Quizá por haber conservado, como Clinton, el candor y el carisma de los primeros tiempos. Quizá por haber sabido adaptar el nuevo laborismo y la tercera vía al legado de Margaret Thatcher en una era diferente, signada por la necesidad de estar alerta ante amenazas que antes no existían. O, en realidad, no existían en la magnitud patentada por Al-Qaeda desde la voladura de las Torres Gemelas. El IRA hacía de las suyas.

En agosto de 2005, un mes después de los atentados en Londres, Blair se vio en la disyuntiva de recortar las libertades individuales en defensa del bien común. No vaciló en ordenar investigaciones de todo aquello que pudiera entrañar algún riesgo.

¿Cómo hubiera actuado Brown? Igual. Pudo haber admitido errores en la guerra contra Irak, pero no estaba en un submarino ni habitaba otro planeta mientras era declarada. Ni renunció a su cargo de sostén en las sombras de Blair, o ministro de Hacienda, por más que, desde aquella cena con él, su refugio y su escudo haya sido el partido.

Estaba esperando su turno y, mientras tanto, cumplía con su papel de atlantista, como definen los británicos a quienes están más cerca de los Estados Unidos que de Europa (en su caso, de los demócratas), y de euroescéptico, a tono con la mayoría de los medios de comunicación de su país; menos euroescéptico que Blair, pero euroescéptico al fin.

En Gran Bretaña, con una oposición conservadora que no salió del desconcierto en el cual cayó desde 1997, un clavo sacó otro clavo: un primer ministro laborista de sólida formación intelectual y carisma escaso sucedió a otro cuyo mayor capital fueron la astucia y el talento para hamacarse tanto en casa como en el exterior según la coyuntura. La astucia, el talento y la juventud: fue el líder más joven de la historia, con 41 años.

Frente a las críticas, sobre todo de los laboristas desencantados, Blair no tenía más que echar las cartas sobre la mesa: ninguno de ellos ganó tres elecciones consecutivas. Menos aún después de 18 años de reinado conservador. ¿Mató a la izquierda por haber privilegiado a lo Thatcher la relación histórica con los Estados Unidos, más allá de que fuera con Clinton o con Bush? Posiblemente, pero también recreó con el nuevo laborismo y la tercera vía aquello que enarbolaron José Luis Rodríguez Zapatero y Ségolène Royal como enseñas del socialismo contemporáneo.

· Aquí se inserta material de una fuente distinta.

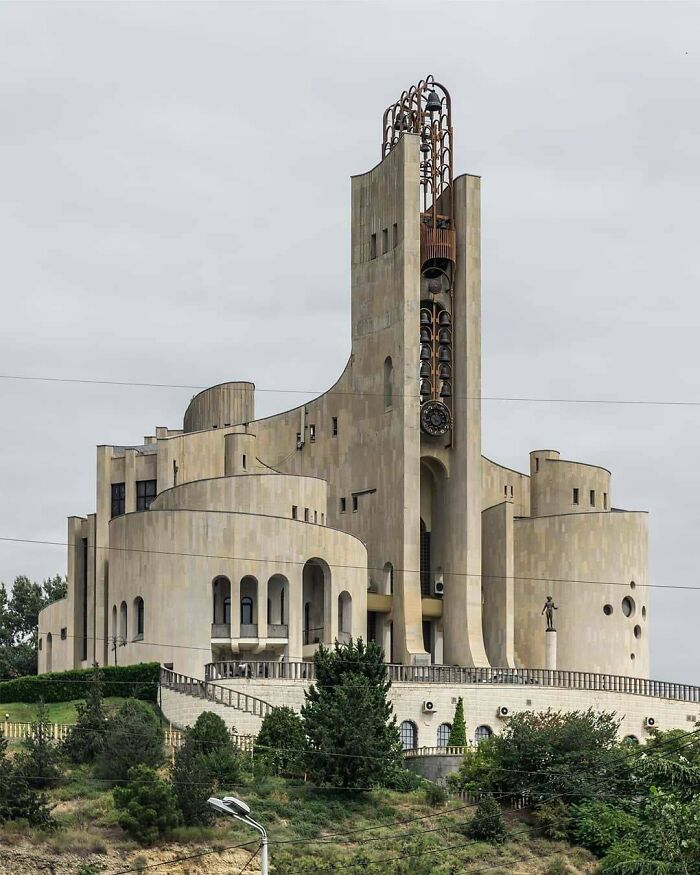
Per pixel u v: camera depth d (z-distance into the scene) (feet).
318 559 434.71
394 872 319.47
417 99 489.26
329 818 340.18
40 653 506.48
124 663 429.38
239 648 419.13
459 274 480.64
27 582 606.55
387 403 474.49
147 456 485.15
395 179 479.00
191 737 350.64
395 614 460.96
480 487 473.67
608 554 484.33
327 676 371.76
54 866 301.22
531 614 485.97
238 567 421.59
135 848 311.47
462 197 481.87
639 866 319.27
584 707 424.05
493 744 374.22
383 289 479.82
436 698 411.95
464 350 476.54
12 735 367.66
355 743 352.49
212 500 442.50
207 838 319.27
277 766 358.02
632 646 483.10
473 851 339.57
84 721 352.08
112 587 438.81
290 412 497.46
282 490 443.73
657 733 399.03
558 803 356.38
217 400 515.09
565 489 507.30
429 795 358.43
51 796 327.06
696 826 316.19
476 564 467.52
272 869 312.91
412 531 462.19
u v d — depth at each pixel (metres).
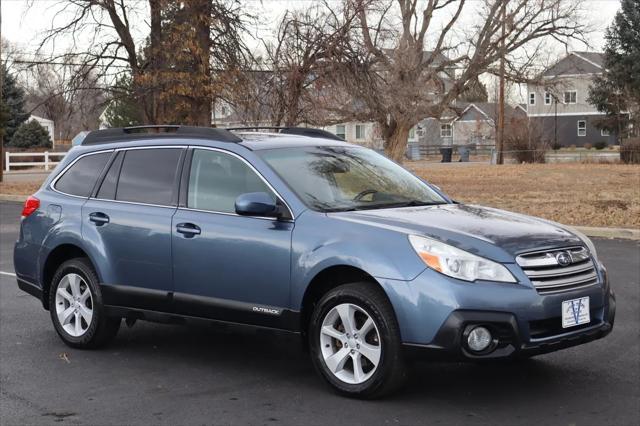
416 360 5.30
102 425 5.25
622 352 6.90
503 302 5.16
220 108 25.97
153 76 24.02
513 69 42.53
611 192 23.89
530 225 5.83
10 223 18.73
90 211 7.10
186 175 6.64
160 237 6.54
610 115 62.69
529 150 51.53
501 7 41.22
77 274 7.16
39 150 53.09
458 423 5.15
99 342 7.15
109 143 7.36
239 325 6.16
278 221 5.97
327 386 5.98
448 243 5.33
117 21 25.25
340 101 24.16
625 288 9.78
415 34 41.34
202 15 23.20
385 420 5.22
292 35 22.16
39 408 5.62
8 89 57.59
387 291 5.32
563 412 5.35
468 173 38.06
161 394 5.91
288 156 6.43
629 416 5.27
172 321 6.55
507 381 6.07
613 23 61.56
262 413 5.43
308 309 5.89
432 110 41.88
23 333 7.93
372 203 6.21
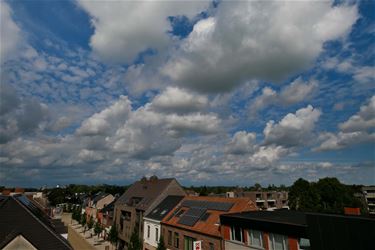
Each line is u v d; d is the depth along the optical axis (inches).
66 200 5393.7
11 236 618.2
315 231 681.6
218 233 1083.9
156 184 2053.4
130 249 1583.4
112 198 3479.3
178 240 1337.4
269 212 1101.1
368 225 575.8
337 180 2913.4
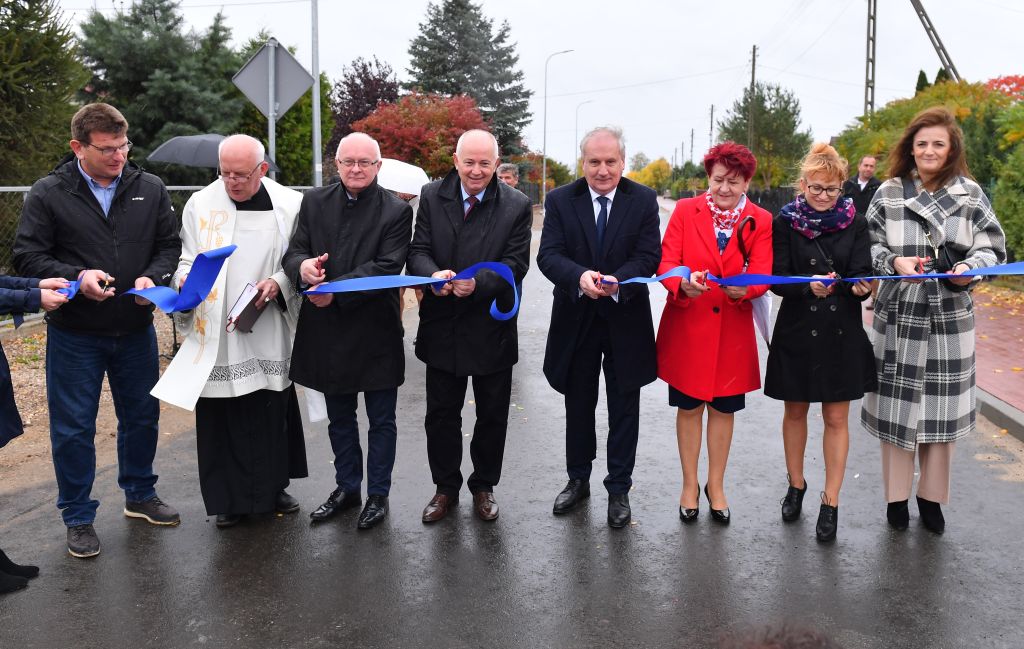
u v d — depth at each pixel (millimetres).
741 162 3988
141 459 4297
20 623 3336
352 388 4172
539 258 4301
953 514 4391
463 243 4199
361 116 32844
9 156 10000
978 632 3236
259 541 4117
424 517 4320
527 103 48000
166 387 3971
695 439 4316
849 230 4051
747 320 4199
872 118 22266
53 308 3574
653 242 4230
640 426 6070
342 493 4473
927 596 3518
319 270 3936
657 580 3686
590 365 4391
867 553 3936
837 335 4043
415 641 3205
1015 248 12117
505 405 4363
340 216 4176
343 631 3281
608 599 3521
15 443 5477
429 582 3676
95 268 3908
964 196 3986
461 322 4199
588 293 4027
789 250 4137
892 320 4129
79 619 3367
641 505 4559
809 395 4070
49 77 10234
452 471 4469
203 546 4059
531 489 4809
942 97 19781
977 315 10273
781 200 35000
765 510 4473
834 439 4129
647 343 4266
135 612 3426
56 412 3924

En la Europa de Angela Merkel y Nicolas Sarkozy, volcada hacia el conservadurismo, Brown insinuó no desentonar. En sus 10 años de espera, Blair se ganó el mote, o el insulto, de “hijo del thatcherismo”, no aceptado por él hasta que convino con Rodríguez Zapatero en que representaba una suerte de «thatcherismo con rostro humano». Sobrevivió a la conversión, no ajena a Clinton ni al ex canciller alemán Gerhard Schröder. La conversión por la cual Nelson Mandela no dudó en llamarlo “ministro de Relaciones Exteriores de los Estados Unidos” a raíz del desenlace de la guerra contra Irak.

El destino manifiesto de Brown, no obstante ello, quedó sellado en aquella cena en la cual se vio a sí mismo relegado, aún ignorante de otra misión casi imposible: tender un hilo entre las intervenciones en Kosovo y en Irak, sometidas por Blair, cual escape por la tangente, al veredicto de la historia. Entonces, el trato era otro. Entonces, la espera no parecía que iba a ser tan larga. Entonces, la herencia no incluía un flamante ex primer ministro como pacificador en una región turbada, justamente, por las consecuencias de una de esas intervenciones.